• [RECORD EXCERPTS]:
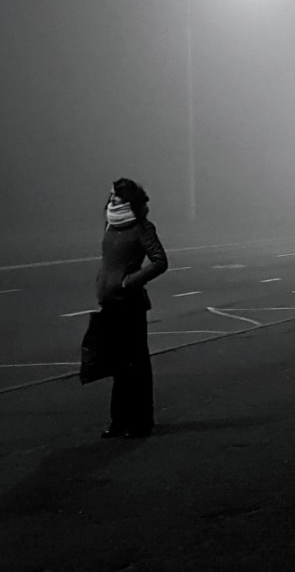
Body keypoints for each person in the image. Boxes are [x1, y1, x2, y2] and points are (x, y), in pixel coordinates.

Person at [94, 177, 168, 439]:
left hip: (131, 304)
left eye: (118, 197)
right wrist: (103, 283)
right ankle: (118, 421)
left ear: (130, 201)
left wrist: (129, 281)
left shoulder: (142, 227)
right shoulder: (110, 224)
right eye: (112, 195)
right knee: (117, 365)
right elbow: (108, 261)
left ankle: (142, 421)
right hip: (110, 303)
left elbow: (160, 261)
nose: (113, 200)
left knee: (137, 364)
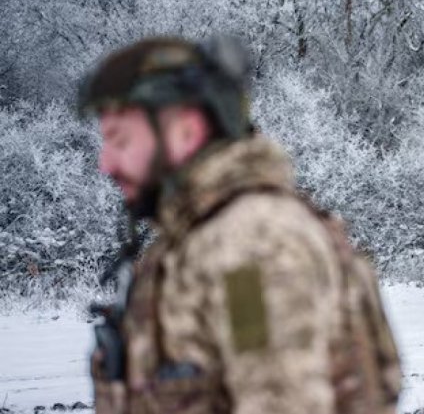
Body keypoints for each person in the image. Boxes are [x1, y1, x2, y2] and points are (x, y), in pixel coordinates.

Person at [77, 36, 401, 414]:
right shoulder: (194, 239)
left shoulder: (252, 244)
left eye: (120, 140)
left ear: (186, 132)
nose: (105, 163)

• [TASK BRIEF]: Write out the material above without changing a word, and skip any picture.

• [COMPLETED EXERCISE]:
Body keypoints for each person in the image. Boxes are [x1, y1, x2, y2] and points are (x, y), in pixel coordinates.

Person at [94, 177, 168, 439]:
left hip: (131, 304)
left eye: (118, 197)
right wrist: (103, 283)
right ankle: (118, 421)
left ear: (130, 201)
left wrist: (129, 281)
left shoulder: (142, 227)
right shoulder: (110, 224)
right eye: (112, 195)
right knee: (117, 365)
right elbow: (108, 261)
left ankle: (142, 421)
right hip: (110, 303)
left elbow: (160, 261)
nose: (113, 200)
left knee: (137, 364)
Body keypoints for each person in the image. Boxes are [x1, y1, x2, y2] and points are (x, y), in pixel coordinates.

Person at [77, 36, 401, 414]:
right shoulder: (194, 239)
left shoulder: (252, 244)
left eye: (120, 140)
left ear: (186, 132)
nose: (105, 163)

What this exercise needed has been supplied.